### Goal
The data below is to be returned in full and exactly.

Saved data entries:
(begin)

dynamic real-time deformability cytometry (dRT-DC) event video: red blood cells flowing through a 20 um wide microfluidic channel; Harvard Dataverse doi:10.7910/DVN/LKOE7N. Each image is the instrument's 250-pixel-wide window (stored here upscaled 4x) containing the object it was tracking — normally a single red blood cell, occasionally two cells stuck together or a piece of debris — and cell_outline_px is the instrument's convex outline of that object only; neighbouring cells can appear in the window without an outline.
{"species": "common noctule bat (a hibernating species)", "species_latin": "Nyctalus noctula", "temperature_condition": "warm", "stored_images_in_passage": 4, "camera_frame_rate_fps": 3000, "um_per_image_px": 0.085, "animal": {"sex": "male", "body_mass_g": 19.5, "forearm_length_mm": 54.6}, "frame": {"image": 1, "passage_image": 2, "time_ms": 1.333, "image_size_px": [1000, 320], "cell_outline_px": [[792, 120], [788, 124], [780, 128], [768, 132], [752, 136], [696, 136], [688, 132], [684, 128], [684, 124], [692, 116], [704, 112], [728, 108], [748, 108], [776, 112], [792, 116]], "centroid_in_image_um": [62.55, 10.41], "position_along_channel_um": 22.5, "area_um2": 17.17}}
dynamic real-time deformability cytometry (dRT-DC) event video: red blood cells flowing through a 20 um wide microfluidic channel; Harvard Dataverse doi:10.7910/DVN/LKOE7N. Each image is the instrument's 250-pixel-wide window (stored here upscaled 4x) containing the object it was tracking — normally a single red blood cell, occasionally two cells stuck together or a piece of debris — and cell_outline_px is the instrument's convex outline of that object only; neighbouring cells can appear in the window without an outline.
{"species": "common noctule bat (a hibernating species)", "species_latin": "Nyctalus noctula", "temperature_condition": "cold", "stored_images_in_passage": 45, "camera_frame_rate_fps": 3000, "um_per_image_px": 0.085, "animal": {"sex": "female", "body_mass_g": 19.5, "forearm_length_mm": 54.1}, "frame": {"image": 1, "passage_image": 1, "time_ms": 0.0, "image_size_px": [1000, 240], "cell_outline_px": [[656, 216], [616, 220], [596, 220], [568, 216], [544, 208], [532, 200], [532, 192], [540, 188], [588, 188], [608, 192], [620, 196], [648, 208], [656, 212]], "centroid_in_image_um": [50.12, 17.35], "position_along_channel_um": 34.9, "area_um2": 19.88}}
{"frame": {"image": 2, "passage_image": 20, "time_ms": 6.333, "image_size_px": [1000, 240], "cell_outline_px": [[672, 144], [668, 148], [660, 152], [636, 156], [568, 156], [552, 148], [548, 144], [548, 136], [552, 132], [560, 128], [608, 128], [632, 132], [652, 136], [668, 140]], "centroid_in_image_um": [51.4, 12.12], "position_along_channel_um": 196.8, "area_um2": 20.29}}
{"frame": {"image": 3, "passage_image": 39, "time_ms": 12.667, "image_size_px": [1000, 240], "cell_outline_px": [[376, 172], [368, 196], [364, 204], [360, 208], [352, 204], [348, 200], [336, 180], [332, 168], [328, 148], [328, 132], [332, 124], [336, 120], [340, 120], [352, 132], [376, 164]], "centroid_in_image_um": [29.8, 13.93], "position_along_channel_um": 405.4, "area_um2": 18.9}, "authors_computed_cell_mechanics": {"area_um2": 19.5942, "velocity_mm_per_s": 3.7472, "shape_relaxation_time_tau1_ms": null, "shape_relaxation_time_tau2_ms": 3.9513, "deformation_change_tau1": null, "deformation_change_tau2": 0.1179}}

(end)

### Solution below
dynamic real-time deformability cytometry (dRT-DC) event video: red blood cells flowing through a 20 um wide microfluidic channel; Harvard Dataverse doi:10.7910/DVN/LKOE7N. Each image is the instrument's 250-pixel-wide window (stored here upscaled 4x) containing the object it was tracking — normally a single red blood cell, occasionally two cells stuck together or a piece of debris — and cell_outline_px is the instrument's convex outline of that object only; neighbouring cells can appear in the window without an outline.
{"species": "common noctule bat (a hibernating species)", "species_latin": "Nyctalus noctula", "temperature_condition": "warm", "stored_images_in_passage": 4, "camera_frame_rate_fps": 3000, "um_per_image_px": 0.085, "animal": {"sex": "male", "body_mass_g": 19.5, "forearm_length_mm": 54.6}, "frame": {"image": 1, "passage_image": 2, "time_ms": 1.333, "image_size_px": [1000, 320], "cell_outline_px": [[792, 120], [788, 124], [780, 128], [768, 132], [752, 136], [696, 136], [688, 132], [684, 128], [684, 124], [692, 116], [704, 112], [728, 108], [748, 108], [776, 112], [792, 116]], "centroid_in_image_um": [62.55, 10.41], "position_along_channel_um": 22.5, "area_um2": 17.17}}
dynamic real-time deformability cytometry (dRT-DC) event video: red blood cells flowing through a 20 um wide microfluidic channel; Harvard Dataverse doi:10.7910/DVN/LKOE7N. Each image is the instrument's 250-pixel-wide window (stored here upscaled 4x) containing the object it was tracking — normally a single red blood cell, occasionally two cells stuck together or a piece of debris — and cell_outline_px is the instrument's convex outline of that object only; neighbouring cells can appear in the window without an outline.
{"species": "common noctule bat (a hibernating species)", "species_latin": "Nyctalus noctula", "temperature_condition": "cold", "stored_images_in_passage": 45, "camera_frame_rate_fps": 3000, "um_per_image_px": 0.085, "animal": {"sex": "female", "body_mass_g": 19.5, "forearm_length_mm": 54.1}, "frame": {"image": 1, "passage_image": 1, "time_ms": 0.0, "image_size_px": [1000, 240], "cell_outline_px": [[656, 216], [616, 220], [596, 220], [568, 216], [544, 208], [532, 200], [532, 192], [540, 188], [588, 188], [608, 192], [620, 196], [648, 208], [656, 212]], "centroid_in_image_um": [50.12, 17.35], "position_along_channel_um": 34.9, "area_um2": 19.88}}
{"frame": {"image": 2, "passage_image": 20, "time_ms": 6.333, "image_size_px": [1000, 240], "cell_outline_px": [[672, 144], [668, 148], [660, 152], [636, 156], [568, 156], [552, 148], [548, 144], [548, 136], [552, 132], [560, 128], [608, 128], [632, 132], [652, 136], [668, 140]], "centroid_in_image_um": [51.4, 12.12], "position_along_channel_um": 196.8, "area_um2": 20.29}}
{"frame": {"image": 3, "passage_image": 39, "time_ms": 12.667, "image_size_px": [1000, 240], "cell_outline_px": [[376, 172], [368, 196], [364, 204], [360, 208], [352, 204], [348, 200], [336, 180], [332, 168], [328, 148], [328, 132], [332, 124], [336, 120], [340, 120], [352, 132], [376, 164]], "centroid_in_image_um": [29.8, 13.93], "position_along_channel_um": 405.4, "area_um2": 18.9}, "authors_computed_cell_mechanics": {"area_um2": 19.5942, "velocity_mm_per_s": 3.7472, "shape_relaxation_time_tau1_ms": null, "shape_relaxation_time_tau2_ms": 3.9513, "deformation_change_tau1": null, "deformation_change_tau2": 0.1179}}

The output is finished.